After impressing with her supporting turn in the second season of HBO’s “The White Lotus,” the attractively normal Ms. Fahy here proves she can lead a major Hollywood movie. Her ability to maintain a demeanor of openness while dissimulating and to delineate small shifts in perception ties the audience’s sympathies to Violet’s every move. Plus, hints of steeliness in the actress become full-fledged facts when push literally comes to shove. As Henry, Mr. Sklenar signals receptivity to his date’s emotional state while emitting a certain ruggedness, though his messy mustache distracts.
Mr. Landon leverages multiple cinematic tools to visualize the cat-and-mouse maneuvers, including all-caps text overlaid onto scenes, spotlights, and Dutch angles. The efficient script by Jillian Jacobs and Chris Roach not only adds levity — watch for the “Baby Shark” song — but also moments of character development, as when Violet and Henry share a heart-to-heart regarding destructive relationships, bringing much-needed relief from the endless comings and goings to and from the table. Did they also intend to comment on the ever-corrupt nature of Chicago politics through Henry’s work for the mayor’s office?
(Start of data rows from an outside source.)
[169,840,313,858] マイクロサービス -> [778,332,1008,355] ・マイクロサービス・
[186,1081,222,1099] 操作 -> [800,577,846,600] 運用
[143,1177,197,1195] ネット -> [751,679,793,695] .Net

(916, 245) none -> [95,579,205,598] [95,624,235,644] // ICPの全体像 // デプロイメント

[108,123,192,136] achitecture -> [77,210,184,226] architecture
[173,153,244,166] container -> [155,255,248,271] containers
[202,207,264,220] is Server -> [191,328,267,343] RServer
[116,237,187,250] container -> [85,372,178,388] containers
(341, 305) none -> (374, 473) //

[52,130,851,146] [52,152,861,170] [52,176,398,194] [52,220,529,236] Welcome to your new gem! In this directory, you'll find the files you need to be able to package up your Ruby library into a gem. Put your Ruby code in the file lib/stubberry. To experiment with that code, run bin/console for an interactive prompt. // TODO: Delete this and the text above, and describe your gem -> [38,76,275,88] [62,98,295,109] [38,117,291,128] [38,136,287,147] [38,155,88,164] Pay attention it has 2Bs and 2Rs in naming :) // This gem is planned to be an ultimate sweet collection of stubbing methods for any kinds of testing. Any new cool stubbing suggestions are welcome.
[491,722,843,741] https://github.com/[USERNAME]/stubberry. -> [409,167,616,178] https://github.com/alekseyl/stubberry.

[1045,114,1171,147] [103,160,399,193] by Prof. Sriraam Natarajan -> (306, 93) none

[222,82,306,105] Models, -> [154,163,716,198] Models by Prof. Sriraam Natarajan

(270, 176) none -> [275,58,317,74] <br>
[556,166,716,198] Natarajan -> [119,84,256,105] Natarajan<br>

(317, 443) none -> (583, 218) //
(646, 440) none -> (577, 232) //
Maybe, though their biggest statement resides in pointing out the intersection between omnipresent technology and surveillance.
This being a Michael Bay-produced picture, one expects some action, and sure enough during and in between its two climaxes multiple objects get smashed, cars are crashed, and several bodies receive serious wounds. The excessive tone of the violence jars, though, particularly as the film up to this point had created a steady rhythm of tension and release with minimal brutality. Upon reflection, the airtight concept, too, reveals inconsistencies, though these never compromise one’s memory of overall enjoyment. “Drop” promises a good time at the movies and delivers.